**TEKS SUMBER:**
TURUT MEMBANGUN INDONESIA, MENJAGA NEGERI

Gagasan Family Office Wujud Ketimpangan yang Dilanggengkan Negara

Jakarta, PWMOI.com – Rencana Menteri Koordinator Bidang Kemaritiman dan Investasi (Menko Marves) Luhut Binsar Pandjaitan membentuk kebijakan tentang family office menuai banyak kontroversi.

Maklum saja, kebijakan ini berisi tentang kecongkakan elit nasional dan konglomerat, sekaligus ketidakpedulian negara kepada masyarakat menengah dan bawah yang hidup dalam kesulitan.

Family Office ini memberi eksklusifitas dan fasilitas dari negara kepada orang kaya raya. Sebuah kebijakan yang bersandar pada kepentingan elit negara, tanpa dasar empati sedikit pun bagi mayoritas masyarakat Indonesia yang hidup pas-pasan.

Analisis tajam dan kritik terhadap gagasan Family Office ini disampaikan oleh Achmad Nur Hidayat, seorang Ahli Kebijakan Publik dan Ekonom UPN Veteran Jakarta, dan CEO Narasi Institute berikut ini:

Ketidakseimbangan Fokus Kebijakan

Ide pembentukan family office oleh Menteri Luhut B. Panjaitan mencerminkan ketidakseimbangan dalam fokus kebijakan yang lebih memihak kepada elit kaya.

Ketika seorang menteri lebih sering bergaul dengan kalangan elit, pandangan dan kebijakannya cenderung dipengaruhi oleh perspektif dan kepentingan segelintir orang kaya. Kebijakan ini tidak memperhatikan kebutuhan dan tantangan yang dihadapi oleh mayoritas rakyat.

Family office adalah contoh konkret bagaimana kebijakan negara dapat dimiringkan untuk menguntungkan segelintir orang berduit, sementara kebutuhan rakyat biasa terabaikan. Ini adalah bentuk ketidakadilan yang seharusnya tidak boleh ada kepala policy makers yang digaji dari rakyat.

Minimnya Dialog dengan Rakyat Biasa

Kurangnya interaksi dan dialog dengan rakyat biasa membuat Menteri Luhut B. Panjaitan kurang memahami realitas dan kesulitan sehari-hari yang dihadapi oleh masyarakat umum.

Kebijakan yang dihasilkan menjadi tidak relevan dan tidak menyentuh akar permasalahan yang sebenarnya.

Family office, yang bertujuan untuk menarik investasi dari elit kaya, tidak menjawab kebutuhan mendesak seperti akses pendidikan, layanan kesehatan, dan penciptaan lapangan kerja bagi masyarakat luas.

Kebijakan ini hanya memperlebar jurang ketimpangan antara yang kaya dan yang miskin.

Kepentingan Elit Mengalahkan Kepentingan Publik

Ketika kebijakan publik terlalu berfokus pada keuntungan segelintir elit kaya, kepentingan publik yang lebih luas terabaikan.

Ide family office memberikan berbagai insentif dan kemudahan pajak kepada orang kaya, sementara beban ekonomi bagi kelas menengah dan bawah tetap tinggi.

Misalnya, kelas menengah harus menghadapi kenaikan PPN dan pajak atas bunga tabungan, sementara elit kaya mendapatkan fasilitas dan insentif yang mempermudah mereka dalam mengelola dan menginvestasikan kekayaannya. Ini adalah bentuk nyata dari ketidakadilan sistemik!

**TUGAS SINGKAT 1:** Kutip bagian teks sumber mulai dari "Ide family office" sampai dengan "bawah tetap tinggi.".
**TUGAS SINGKAT 2:** Mengapa kebijakan family office dinilai tidak menyentuh akar permasalahan masyarakat luas menurut teks sumber? Jelaskan dalam satu sampai tiga kalimat.
**TUGAS SINGKAT 3:** Siapa yang menyampaikan analisis dan kritik terhadap gagasan family office dalam teks sumber?

**DATA YANG DIBERIKAN:**
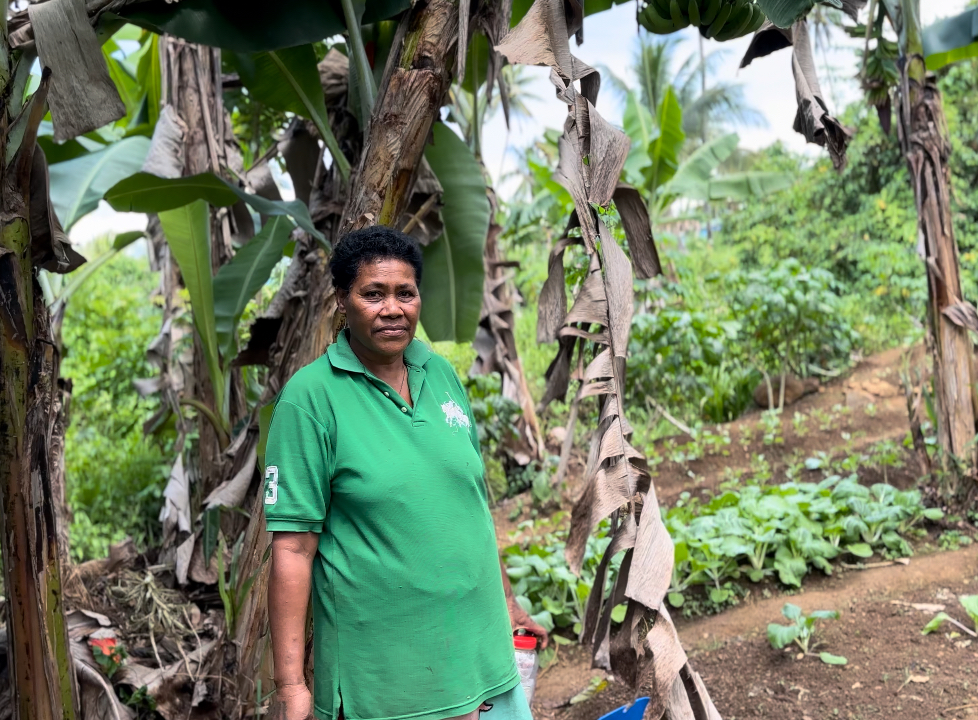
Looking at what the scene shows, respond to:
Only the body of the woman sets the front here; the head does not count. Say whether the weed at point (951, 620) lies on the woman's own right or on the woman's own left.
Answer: on the woman's own left

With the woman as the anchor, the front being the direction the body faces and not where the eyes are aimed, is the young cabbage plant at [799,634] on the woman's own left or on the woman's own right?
on the woman's own left

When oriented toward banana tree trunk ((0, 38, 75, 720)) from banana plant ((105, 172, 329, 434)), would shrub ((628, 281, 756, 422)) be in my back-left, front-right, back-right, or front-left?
back-left

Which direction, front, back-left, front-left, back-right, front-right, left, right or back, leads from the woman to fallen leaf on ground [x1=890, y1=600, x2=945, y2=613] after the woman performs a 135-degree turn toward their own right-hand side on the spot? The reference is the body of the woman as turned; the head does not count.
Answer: back-right

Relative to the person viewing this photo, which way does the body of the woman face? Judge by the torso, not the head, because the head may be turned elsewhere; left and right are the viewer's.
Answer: facing the viewer and to the right of the viewer

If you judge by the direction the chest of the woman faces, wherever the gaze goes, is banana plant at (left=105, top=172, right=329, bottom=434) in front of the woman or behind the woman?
behind

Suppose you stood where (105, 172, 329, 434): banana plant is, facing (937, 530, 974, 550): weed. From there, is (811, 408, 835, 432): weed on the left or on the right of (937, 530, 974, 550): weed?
left

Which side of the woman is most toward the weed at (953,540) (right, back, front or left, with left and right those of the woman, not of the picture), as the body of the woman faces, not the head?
left

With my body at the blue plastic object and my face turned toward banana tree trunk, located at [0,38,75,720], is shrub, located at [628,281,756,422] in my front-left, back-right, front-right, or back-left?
back-right

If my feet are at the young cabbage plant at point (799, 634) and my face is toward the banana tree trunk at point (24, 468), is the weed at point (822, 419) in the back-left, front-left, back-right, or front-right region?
back-right
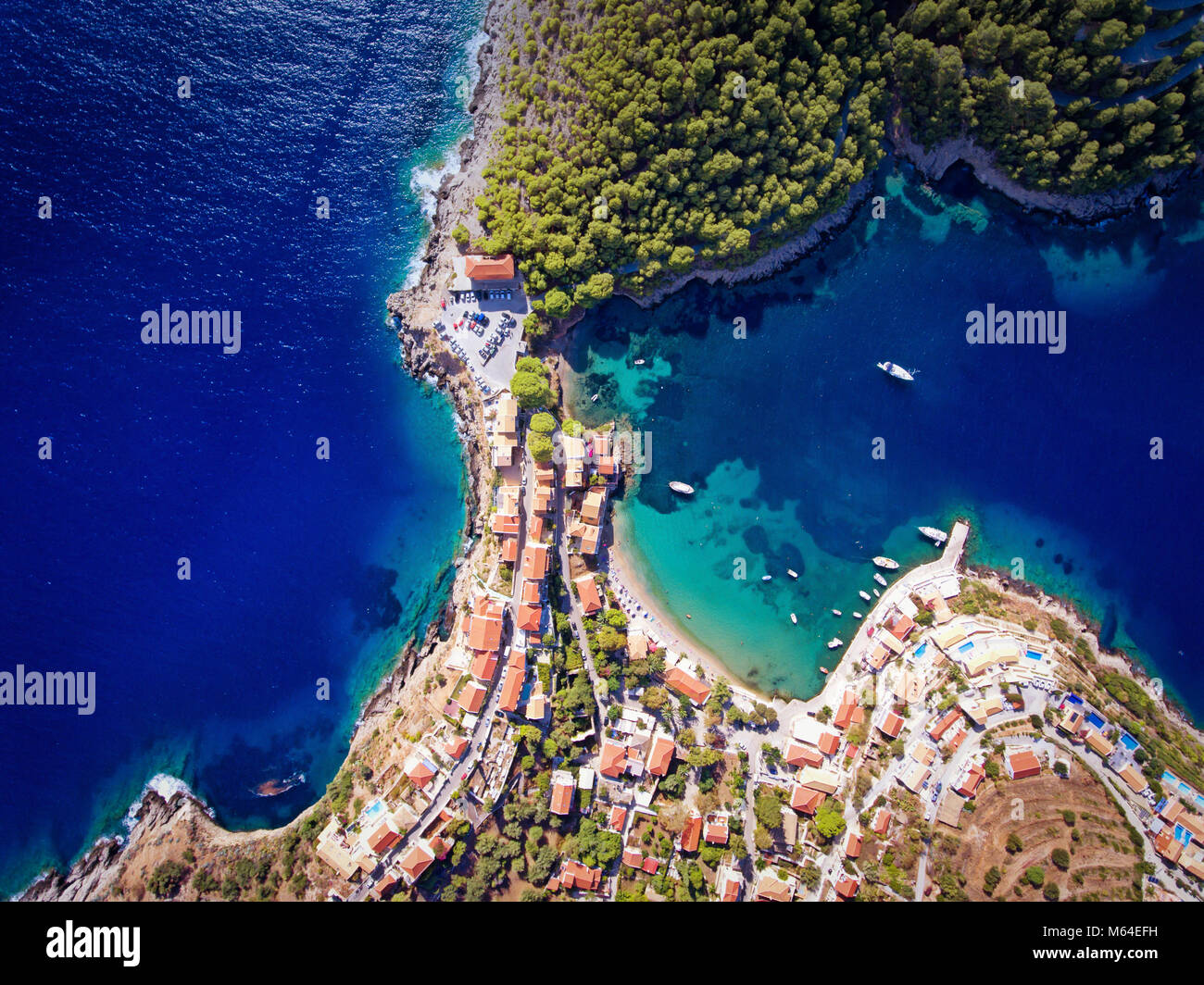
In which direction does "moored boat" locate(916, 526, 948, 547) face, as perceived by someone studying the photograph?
facing away from the viewer and to the left of the viewer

**JAWABAN 1:**
Ide family office memberikan berbagai insentif dan kemudahan pajak kepada orang kaya, sementara beban ekonomi bagi kelas menengah dan bawah tetap tinggi.

**JAWABAN 2:** Kurangnya interaksi dan dialog dengan rakyat biasa membuat Menteri Luhut B. Panjaitan kurang memahami realitas dan kesulitan sehari-hari masyarakat umum. Family office bertujuan menarik investasi dari elit kaya, sehingga tidak menjawab kebutuhan mendesak seperti akses pendidikan, layanan kesehatan, dan penciptaan lapangan kerja bagi masyarakat luas.

**JAWABAN 3:** Achmad Nur Hidayat, Ahli Kebijakan Publik dan Ekonom UPN Veteran Jakarta serta CEO Narasi Institute.